*Requirement*.
Copy each line of the data beneath in which the word "please" appears.
Top of Exercise data
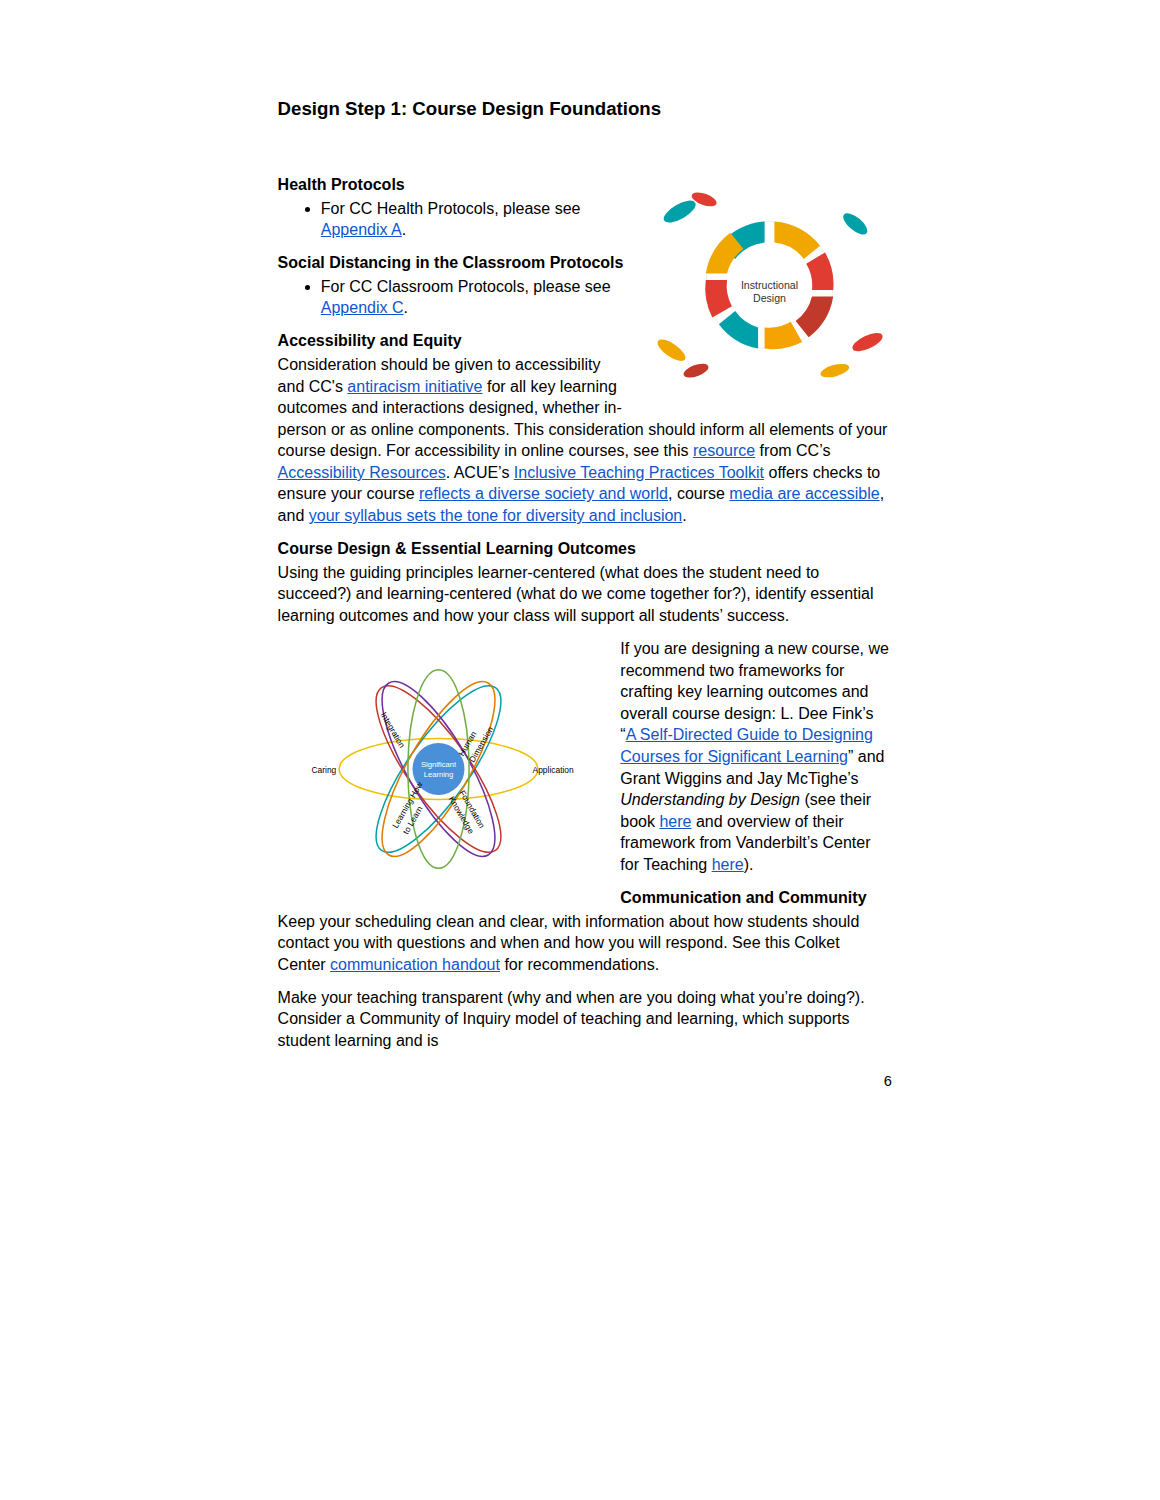Design Step 1: Course Design Foundations
Health Protocols
For CC Health Protocols, please see Appendix A.
Social Distancing in the Classroom Protocols
For CC Classroom Protocols, please see Appendix C.
Accessibility and Equity
Consideration should be given to accessibility and CC's antiracism initiative for all key learning outcomes and interactions designed, whether in-person or as online components. This consideration should inform all elements of your course design. For accessibility in online courses, see this resource from CC’s Accessibility Resources. ACUE’s Inclusive Teaching Practices Toolkit offers checks to ensure your course reflects a diverse society and world, course media are accessible, and your syllabus sets the tone for diversity and inclusion.
Course Design & Essential Learning Outcomes
Using the guiding principles learner-centered (what does the student need to succeed?) and learning-centered (what do we come together for?), identify essential learning outcomes and how your class will support all students’ success.
If you are designing a new course, we recommend two frameworks for crafting key learning outcomes and overall course design: L. Dee Fink’s “A Self-Directed Guide to Designing Courses for Significant Learning” and Grant Wiggins and Jay McTighe’s Understanding by Design (see their book here and overview of their framework from Vanderbilt’s Center for Teaching here).
Communication and Community
Keep your scheduling clean and clear, with information about how students should contact you with questions and when and how you will respond. See this Colket Center communication handout for recommendations.
Make your teaching transparent (why and when are you doing what you’re doing?). Consider a Community of Inquiry model of teaching and learning, which supports student learning and is
6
Bottom of Exercise data
*Expected answer*.
For CC Health Protocols, please see Appendix A.
For CC Classroom Protocols, please see Appendix C.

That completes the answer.